As is very clear in the examples above, the first example is not much better than an improved means of navigating crude FAQ web pages. Whereas the second example shows the value a superstar digital assistant can bring to your organization.
9. Statistics, statistics, statistics
The world of baseball is measured with every statistic you could ever imagine. And, these days, all organizations used advanced statistics to make pretty much every decision. No human, no matter how good their “eye” is, can process 250,000 data points and make an informed decision without some kind of analytics engine to provide guidance. And this is true in the world of digital assistants. Despite almost every salesperson in the AI world telling their prospect that AI “just learns”, that’s just not true, and nor is it advisable. Once a digital assistant is introduced to your organization, every decision you make in terms of growing its knowledge, and improving its capabilities, needs to be driven from hard data.
Yes, aspects of AI are a black box, but any black box can be measured, and by precise measurement you can predict behavior, and also alter it when needed.
At IntraSee we ask Ida over 10,000 questions every time we add more knowledge to the corpus, plus examine a quarter of a million data points. And, because this is impossible to do by hand, we automate the entire process. This allows us to ensure Ida gets smarter each week, and that there is no regression. Without all this data it would be impossible to do that.
The orchestration of supervised training and measurement is the key to continuous healthy growth.
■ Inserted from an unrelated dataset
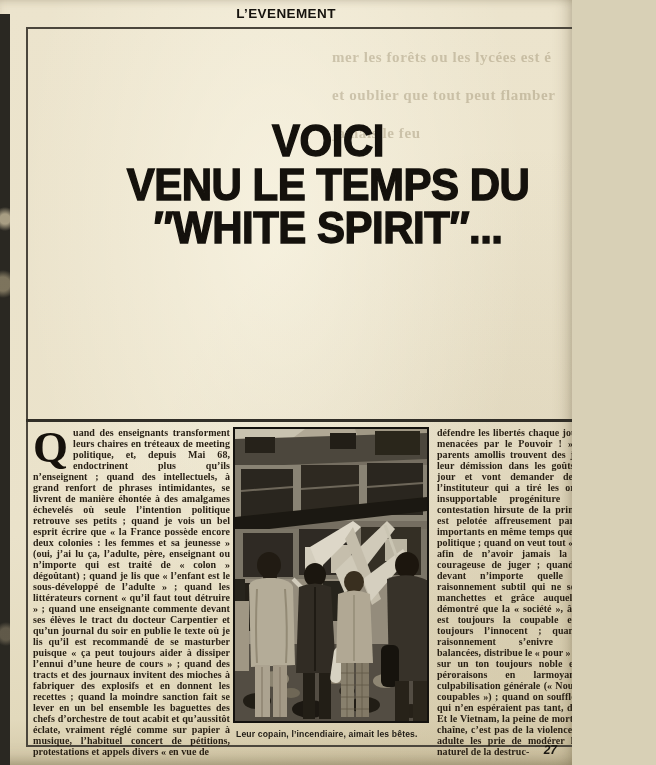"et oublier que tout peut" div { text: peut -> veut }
Like humans, digital assistants start life being great at some things, and not so great at others. And it’s important for all organizations to understand exactly what those strengths and weaknesses are. And, just like humans, this information can be used to further train the digital assistant, and also further enhance the quality of the responses.
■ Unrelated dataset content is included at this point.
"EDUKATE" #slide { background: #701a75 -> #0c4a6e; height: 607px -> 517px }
With an array of statistics that are both high level for your executives, and detailed enough for your business analysts, you will have the tools to effectively manage your digital assistant.
10. Player Development
Most people assume that the use of statistics is confined to trading, drafting, and game strategy. But the most advanced organizations also use statistics to drive player development. It’s one thing to draft or trade for a great prospect, but unless they are coached correctly, you’ll never get the best out of them. Sometimes it will be a case of tiny fractions of adjustment to the length or angle of a swing that makes the difference between a good player and a great player.
Similarly, with digital assistants, they are not a “set and forget” solution. How you develop your digital assistant with continuous learning is what turns a good digital assistant into a great one. Supervised machine learning via automation, and rigorous automated testing, is the key to ensuring that your digital assistant gets smarter every single week.
In many ways you have to view your “digital worker” in the same light as when you hire a human worker. Performance appraisals, continuous feedback, and the setting of goals are just as important to your digital assistant. And, in some ways, more so. However, unlike your human hire, your digital worker can continue to get smarter and more knowledgeable each week, with no plateau. It will work 24/7 for you, and never call in sick. Plus, it will never leave you for a different organization, taking its knowledge with it. In short, it’s an investment that keeps on paying back.